Michigan, to put it lightly, disagreed.
The school vehemently fought back, arguing that due process had not been followed, the case lacked conclusive evidence, and there was no proof that Harbaugh had knowledge of Stalions’ activities.
The university even sought an emergency temporary restraining order in Washtenaw (Michigan) County Court against the Big Ten to let Harbaugh keep coaching.
In a fiery court filing, the school claimed the Big Ten’s actions “were fraudulent, unlawful, unethical, unjustified, and per se wrongful, and were done with malice.” It further claimed the league was causing irreparable damage to the reputations of Harbaugh and the university, declaring the suspension a “flagrant breach of fundamental fairness.”
The school eventually backed down and withdrew the restraining order request, but the rift between the team and the commissioner remained as Harbaugh was benched.
The suspension became a rallying cry for Michigan players as they continued their 15-0 season. Petitti chose to not attend the Ohio State-Michigan game in Ann Arbor that season, even though it was one of the biggest games in league history. The Big Ten said Petitti was never scheduled to attend the game.
A week later, at the Big Ten title game, Michigan fans lustily booed Petitti when he presented the championship trophy to injured Wolverines player Zak Zinter (notably, not Harbaugh, despite having completed his suspension by then).

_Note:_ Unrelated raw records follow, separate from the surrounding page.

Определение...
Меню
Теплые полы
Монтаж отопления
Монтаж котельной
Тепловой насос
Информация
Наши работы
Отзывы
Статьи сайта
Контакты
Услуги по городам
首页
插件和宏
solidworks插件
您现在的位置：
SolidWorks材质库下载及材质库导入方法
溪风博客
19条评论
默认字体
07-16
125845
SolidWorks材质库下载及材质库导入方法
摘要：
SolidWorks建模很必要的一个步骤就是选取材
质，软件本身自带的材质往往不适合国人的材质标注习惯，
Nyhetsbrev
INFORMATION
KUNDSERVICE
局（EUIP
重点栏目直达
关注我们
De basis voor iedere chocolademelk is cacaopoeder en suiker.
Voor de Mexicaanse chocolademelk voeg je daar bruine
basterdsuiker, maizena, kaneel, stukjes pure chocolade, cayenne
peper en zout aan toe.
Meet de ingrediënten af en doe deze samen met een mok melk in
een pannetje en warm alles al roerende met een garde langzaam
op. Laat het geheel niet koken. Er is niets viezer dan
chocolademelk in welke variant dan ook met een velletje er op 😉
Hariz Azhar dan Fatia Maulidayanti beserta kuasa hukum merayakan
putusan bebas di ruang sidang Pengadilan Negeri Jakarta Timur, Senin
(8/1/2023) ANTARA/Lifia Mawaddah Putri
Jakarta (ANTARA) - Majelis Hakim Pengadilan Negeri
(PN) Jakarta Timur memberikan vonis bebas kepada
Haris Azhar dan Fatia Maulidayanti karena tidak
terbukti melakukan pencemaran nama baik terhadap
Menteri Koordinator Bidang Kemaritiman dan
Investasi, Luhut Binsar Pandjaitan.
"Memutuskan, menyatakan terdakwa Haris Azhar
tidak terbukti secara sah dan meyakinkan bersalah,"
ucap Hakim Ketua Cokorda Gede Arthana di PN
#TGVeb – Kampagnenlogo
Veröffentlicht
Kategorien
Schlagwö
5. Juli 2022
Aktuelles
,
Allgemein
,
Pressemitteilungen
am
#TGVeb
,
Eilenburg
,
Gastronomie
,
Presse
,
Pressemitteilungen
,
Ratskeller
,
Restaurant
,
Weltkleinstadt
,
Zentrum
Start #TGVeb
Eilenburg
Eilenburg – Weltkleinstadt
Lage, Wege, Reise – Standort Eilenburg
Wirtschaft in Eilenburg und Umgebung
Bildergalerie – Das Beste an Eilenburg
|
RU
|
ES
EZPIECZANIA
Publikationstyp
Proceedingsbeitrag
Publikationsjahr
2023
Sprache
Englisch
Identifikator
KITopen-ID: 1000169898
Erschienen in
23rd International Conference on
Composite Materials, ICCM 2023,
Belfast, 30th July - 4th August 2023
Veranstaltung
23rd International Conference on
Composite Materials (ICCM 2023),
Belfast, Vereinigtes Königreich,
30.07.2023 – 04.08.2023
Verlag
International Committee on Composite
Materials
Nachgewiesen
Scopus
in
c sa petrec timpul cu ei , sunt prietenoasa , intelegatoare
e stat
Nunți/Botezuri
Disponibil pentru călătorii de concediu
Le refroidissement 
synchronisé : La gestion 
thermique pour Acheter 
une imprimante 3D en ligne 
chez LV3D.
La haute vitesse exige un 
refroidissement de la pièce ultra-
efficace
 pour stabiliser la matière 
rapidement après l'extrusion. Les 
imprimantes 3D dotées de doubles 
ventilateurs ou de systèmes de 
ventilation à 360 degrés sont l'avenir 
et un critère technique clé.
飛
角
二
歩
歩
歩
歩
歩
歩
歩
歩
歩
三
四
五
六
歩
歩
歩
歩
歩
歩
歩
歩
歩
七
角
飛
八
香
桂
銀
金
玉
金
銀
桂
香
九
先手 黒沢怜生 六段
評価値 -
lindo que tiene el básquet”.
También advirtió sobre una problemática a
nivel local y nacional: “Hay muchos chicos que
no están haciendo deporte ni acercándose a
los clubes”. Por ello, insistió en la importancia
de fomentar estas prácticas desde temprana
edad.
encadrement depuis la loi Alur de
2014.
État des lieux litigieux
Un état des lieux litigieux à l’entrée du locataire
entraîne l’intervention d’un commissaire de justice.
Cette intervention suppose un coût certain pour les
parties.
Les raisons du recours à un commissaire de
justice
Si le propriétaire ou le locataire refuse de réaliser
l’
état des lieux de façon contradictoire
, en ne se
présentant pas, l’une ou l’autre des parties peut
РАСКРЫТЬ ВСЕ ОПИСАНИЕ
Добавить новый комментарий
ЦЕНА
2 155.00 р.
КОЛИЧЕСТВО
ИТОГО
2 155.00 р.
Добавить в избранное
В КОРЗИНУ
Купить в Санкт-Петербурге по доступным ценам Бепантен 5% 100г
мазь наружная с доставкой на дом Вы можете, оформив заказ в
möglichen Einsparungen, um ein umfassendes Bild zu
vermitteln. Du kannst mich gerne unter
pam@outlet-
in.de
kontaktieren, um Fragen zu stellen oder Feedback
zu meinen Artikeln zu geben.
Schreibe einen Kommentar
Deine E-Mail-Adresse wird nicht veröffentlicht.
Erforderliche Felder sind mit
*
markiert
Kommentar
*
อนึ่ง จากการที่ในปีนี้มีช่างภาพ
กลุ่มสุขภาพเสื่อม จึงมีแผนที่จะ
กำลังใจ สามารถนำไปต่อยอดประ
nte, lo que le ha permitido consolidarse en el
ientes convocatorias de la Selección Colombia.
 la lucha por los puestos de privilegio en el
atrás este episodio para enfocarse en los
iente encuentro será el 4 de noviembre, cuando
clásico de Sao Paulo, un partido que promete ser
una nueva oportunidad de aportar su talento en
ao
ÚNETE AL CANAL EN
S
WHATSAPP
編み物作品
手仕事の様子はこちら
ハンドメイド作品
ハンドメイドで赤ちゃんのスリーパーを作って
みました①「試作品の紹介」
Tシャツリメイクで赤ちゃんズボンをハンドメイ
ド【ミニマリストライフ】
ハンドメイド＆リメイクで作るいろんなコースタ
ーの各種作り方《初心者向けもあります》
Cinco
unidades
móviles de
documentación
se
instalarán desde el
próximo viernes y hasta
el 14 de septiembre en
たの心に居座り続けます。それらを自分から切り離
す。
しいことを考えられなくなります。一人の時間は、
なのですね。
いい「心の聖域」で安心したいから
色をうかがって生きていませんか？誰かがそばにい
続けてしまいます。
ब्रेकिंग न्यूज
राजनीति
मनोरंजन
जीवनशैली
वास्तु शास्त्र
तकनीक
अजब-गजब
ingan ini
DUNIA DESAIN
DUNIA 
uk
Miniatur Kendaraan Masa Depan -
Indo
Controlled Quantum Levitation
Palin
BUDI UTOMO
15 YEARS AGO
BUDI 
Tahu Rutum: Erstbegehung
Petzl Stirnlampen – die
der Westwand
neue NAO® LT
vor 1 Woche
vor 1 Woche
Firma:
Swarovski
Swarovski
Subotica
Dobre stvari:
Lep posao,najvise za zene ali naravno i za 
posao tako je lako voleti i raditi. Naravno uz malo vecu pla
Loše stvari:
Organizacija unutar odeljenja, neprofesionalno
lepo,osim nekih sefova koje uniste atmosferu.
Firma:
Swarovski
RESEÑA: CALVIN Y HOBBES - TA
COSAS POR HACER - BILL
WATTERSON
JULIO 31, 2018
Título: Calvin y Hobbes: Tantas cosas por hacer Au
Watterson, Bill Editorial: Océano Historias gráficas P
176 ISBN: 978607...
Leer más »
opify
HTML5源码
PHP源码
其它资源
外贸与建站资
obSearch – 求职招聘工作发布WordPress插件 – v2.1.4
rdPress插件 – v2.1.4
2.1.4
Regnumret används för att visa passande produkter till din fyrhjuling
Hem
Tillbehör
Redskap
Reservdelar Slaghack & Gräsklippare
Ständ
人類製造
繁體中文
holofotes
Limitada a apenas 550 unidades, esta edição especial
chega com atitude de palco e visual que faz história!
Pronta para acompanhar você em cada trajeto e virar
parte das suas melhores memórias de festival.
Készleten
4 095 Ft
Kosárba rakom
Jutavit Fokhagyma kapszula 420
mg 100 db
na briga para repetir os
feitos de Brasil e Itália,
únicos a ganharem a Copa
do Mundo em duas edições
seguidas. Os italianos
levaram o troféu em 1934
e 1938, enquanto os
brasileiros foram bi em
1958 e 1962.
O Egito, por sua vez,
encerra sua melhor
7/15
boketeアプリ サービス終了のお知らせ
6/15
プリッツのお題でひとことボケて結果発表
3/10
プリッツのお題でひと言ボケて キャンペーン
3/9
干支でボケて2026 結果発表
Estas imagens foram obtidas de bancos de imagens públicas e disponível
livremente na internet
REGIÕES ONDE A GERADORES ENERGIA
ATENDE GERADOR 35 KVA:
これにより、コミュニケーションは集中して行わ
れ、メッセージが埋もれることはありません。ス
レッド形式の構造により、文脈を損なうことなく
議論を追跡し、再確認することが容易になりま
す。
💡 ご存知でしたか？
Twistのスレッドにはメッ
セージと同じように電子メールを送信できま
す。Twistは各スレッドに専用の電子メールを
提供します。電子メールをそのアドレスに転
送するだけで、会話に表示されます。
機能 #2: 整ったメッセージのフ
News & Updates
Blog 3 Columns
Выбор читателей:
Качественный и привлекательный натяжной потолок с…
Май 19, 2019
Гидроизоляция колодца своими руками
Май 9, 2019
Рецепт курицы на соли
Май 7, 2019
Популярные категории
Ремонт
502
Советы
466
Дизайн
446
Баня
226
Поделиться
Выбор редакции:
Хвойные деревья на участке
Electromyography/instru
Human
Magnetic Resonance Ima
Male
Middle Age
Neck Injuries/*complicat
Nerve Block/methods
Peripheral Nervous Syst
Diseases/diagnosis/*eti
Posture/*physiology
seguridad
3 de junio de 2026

All of that appears to be behind the commissioner. To Petitti, making Michigan overcome a three-game stretch without its head coach was apparently enough of a penalty. He noted in his initial 2023 decision that the suspension was not about Harbaugh but was a way to hit the program as a whole.
“We impose this disciplinary action even though the Conference has not yet received any information indicating that Head Football Coach Harbaugh was aware of the impermissible nature of the sign-stealing scheme,” Petitti wrote. “This is not a sanction of Coach Harbaugh. It is a sanction against the University.”
He also allowed that “additional disciplinary actions may be necessary or appropriate if [the NCAA or Big Ten] receives additional information concerning the scope and knowledge of, or participation in, the impermissible scheme.”
That Petitti is now suggesting that Michigan has paid its penance suggests no such additional information has emerged.
Apparently, bygones are now bygones, even B1G ones.